_Task goal_. Return every line of the data below that includes the string "Revolution".

-----

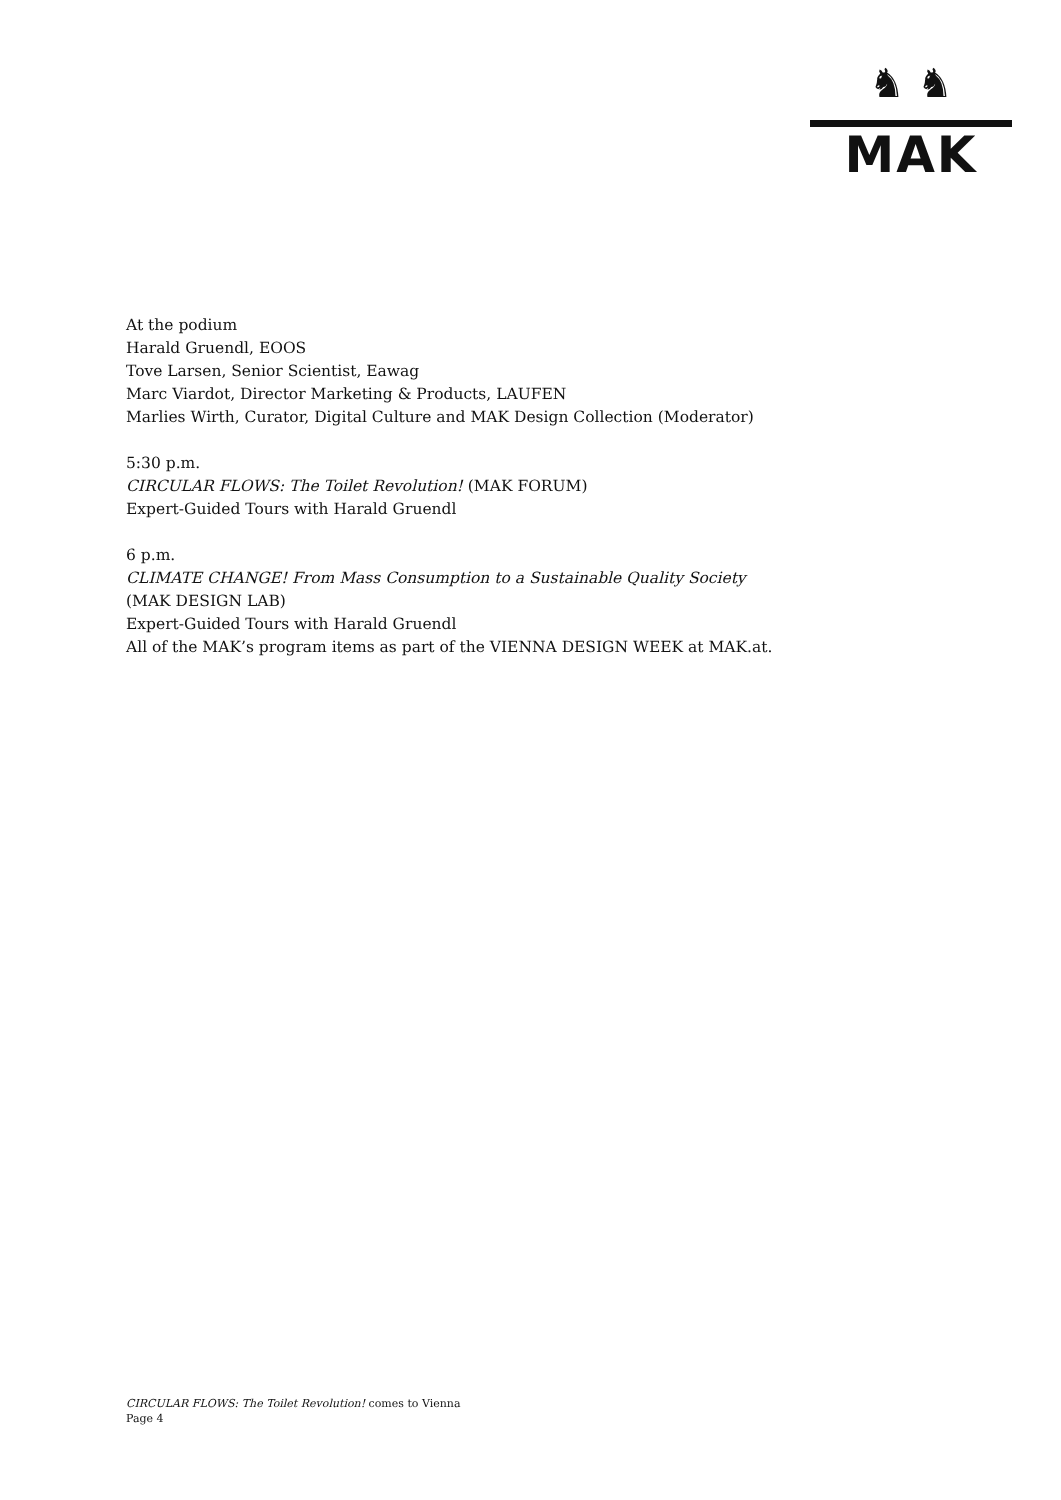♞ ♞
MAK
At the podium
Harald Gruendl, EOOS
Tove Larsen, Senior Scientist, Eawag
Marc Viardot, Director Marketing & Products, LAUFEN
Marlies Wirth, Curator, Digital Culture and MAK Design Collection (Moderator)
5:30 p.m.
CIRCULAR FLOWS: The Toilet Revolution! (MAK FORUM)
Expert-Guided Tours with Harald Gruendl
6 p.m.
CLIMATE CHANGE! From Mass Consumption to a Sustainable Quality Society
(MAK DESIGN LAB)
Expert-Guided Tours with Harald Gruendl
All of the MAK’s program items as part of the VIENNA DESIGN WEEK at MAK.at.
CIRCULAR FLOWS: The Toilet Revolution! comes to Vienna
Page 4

-----

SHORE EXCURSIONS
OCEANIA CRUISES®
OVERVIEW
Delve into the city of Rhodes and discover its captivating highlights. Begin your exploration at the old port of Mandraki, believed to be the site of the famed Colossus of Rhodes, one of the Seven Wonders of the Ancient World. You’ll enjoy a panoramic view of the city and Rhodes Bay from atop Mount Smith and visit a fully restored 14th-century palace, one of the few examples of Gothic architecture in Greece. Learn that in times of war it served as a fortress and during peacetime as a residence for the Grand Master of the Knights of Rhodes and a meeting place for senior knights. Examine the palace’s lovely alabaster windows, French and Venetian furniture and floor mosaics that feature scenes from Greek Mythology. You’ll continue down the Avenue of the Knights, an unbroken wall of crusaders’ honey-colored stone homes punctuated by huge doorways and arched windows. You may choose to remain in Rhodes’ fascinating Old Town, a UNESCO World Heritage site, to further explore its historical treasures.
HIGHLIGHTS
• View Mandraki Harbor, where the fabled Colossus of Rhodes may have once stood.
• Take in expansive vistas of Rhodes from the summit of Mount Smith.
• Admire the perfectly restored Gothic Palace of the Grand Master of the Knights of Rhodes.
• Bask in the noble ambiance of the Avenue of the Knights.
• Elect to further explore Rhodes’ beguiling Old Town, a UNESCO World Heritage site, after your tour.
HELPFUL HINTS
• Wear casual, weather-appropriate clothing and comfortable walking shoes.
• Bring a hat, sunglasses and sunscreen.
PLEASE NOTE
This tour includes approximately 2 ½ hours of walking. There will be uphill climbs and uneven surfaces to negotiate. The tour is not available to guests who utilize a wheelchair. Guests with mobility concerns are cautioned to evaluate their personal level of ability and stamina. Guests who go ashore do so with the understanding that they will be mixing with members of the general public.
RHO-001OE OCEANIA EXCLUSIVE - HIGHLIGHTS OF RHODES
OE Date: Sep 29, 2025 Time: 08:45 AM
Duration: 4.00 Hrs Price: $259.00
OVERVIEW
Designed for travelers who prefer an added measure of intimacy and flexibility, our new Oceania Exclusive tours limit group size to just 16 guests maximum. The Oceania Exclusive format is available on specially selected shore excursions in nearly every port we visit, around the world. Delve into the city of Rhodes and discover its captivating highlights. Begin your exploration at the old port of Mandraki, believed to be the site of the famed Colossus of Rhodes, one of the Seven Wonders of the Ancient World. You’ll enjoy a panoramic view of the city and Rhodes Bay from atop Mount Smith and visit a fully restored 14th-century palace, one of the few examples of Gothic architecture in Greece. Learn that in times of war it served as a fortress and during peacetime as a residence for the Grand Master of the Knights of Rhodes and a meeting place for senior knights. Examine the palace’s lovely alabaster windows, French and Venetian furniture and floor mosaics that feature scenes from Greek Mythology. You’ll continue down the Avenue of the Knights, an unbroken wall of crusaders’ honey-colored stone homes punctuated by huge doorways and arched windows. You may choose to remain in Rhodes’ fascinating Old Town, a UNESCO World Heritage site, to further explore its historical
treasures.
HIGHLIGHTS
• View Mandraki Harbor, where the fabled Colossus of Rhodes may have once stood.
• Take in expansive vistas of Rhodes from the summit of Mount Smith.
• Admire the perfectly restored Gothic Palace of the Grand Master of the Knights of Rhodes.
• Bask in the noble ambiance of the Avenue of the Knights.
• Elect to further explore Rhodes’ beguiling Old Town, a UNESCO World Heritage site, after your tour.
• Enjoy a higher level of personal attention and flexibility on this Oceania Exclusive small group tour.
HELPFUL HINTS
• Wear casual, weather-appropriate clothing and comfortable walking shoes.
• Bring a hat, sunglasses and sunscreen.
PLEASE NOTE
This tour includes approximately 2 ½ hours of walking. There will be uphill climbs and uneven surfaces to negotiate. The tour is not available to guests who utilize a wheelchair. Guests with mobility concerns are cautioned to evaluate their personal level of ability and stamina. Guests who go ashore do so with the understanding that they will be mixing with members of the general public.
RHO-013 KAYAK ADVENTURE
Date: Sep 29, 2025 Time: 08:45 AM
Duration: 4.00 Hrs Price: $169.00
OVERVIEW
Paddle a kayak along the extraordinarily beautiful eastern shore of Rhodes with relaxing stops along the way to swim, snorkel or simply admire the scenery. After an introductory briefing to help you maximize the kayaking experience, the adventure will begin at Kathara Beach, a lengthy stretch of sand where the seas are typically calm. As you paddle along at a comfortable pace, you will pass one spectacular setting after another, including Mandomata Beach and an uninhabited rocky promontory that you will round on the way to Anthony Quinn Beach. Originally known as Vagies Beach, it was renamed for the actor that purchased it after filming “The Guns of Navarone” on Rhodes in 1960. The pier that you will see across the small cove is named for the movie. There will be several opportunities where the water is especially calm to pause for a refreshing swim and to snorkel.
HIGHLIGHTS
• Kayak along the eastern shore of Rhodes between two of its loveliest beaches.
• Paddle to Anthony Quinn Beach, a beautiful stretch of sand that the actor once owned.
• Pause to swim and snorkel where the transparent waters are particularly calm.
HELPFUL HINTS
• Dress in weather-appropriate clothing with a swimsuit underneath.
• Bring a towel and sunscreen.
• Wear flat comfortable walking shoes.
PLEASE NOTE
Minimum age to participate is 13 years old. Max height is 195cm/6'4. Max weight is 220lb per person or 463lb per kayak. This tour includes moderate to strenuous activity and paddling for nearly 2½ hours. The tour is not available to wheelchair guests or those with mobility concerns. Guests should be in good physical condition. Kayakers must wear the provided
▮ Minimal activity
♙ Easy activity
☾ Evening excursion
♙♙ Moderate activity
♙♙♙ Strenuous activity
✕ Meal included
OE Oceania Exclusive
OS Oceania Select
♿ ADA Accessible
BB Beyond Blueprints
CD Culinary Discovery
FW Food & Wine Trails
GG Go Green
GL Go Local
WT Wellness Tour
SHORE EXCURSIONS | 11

-----

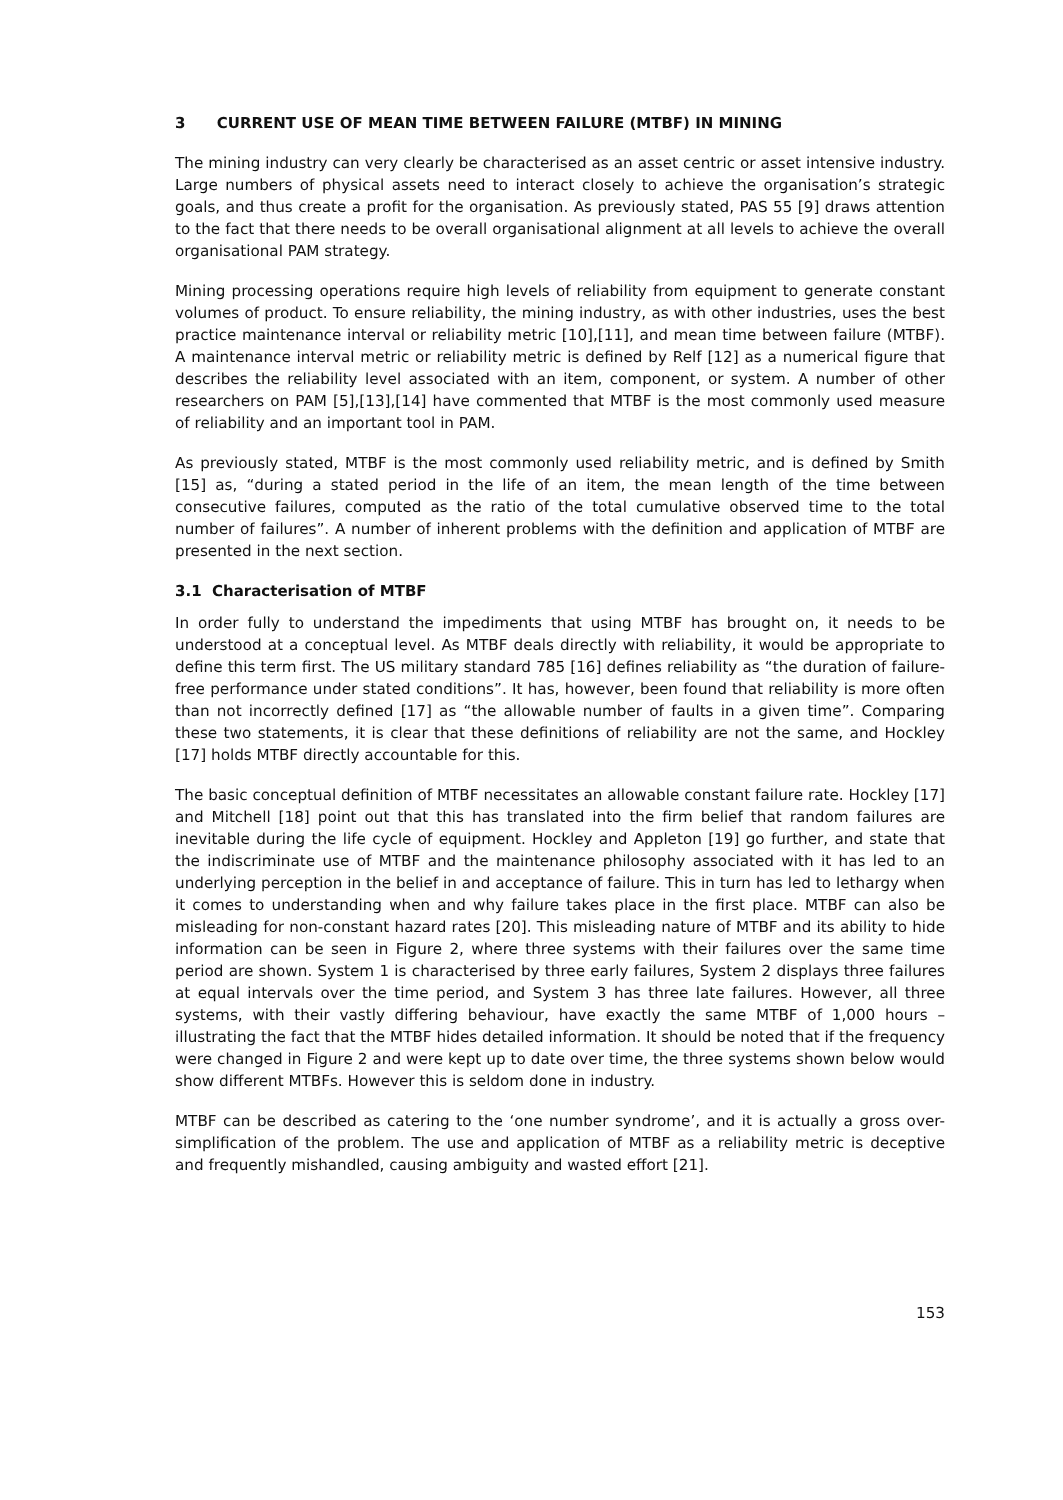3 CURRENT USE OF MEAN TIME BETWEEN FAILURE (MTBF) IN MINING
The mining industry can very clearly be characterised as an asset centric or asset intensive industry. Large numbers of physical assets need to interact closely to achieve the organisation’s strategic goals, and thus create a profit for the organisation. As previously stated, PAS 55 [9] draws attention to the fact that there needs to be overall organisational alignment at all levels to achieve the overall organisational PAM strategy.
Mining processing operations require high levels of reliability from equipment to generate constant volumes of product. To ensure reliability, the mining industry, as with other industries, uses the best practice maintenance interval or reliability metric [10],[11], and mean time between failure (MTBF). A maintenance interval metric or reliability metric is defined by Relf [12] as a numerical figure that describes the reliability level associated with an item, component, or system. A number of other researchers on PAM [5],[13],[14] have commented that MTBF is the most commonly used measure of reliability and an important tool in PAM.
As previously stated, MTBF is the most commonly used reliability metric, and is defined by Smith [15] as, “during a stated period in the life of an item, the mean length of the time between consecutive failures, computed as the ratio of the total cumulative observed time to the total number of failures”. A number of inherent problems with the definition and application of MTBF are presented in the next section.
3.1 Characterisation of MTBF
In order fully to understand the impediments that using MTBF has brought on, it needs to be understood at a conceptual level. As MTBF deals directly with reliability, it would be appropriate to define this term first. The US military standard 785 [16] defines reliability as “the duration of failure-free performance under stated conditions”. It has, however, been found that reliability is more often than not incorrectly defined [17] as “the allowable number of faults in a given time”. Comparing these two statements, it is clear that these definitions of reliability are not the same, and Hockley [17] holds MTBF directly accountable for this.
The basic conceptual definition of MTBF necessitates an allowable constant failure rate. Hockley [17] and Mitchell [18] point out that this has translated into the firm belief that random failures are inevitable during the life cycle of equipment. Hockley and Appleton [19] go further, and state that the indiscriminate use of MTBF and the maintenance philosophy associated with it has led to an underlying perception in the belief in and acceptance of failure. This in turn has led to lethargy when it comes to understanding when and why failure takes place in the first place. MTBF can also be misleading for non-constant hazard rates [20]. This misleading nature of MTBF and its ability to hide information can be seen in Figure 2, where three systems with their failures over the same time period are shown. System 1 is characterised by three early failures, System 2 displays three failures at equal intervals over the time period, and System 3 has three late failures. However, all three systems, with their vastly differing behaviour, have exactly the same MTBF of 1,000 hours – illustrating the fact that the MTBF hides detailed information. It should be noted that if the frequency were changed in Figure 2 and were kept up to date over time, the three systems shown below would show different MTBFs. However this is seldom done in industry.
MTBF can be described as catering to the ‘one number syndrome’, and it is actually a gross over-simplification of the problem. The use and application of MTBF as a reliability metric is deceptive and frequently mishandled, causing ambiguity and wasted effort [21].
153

-----

_Answer area_.
CIRCULAR FLOWS: The Toilet Revolution! (MAK FORUM)
CIRCULAR FLOWS: The Toilet Revolution! comes to Vienna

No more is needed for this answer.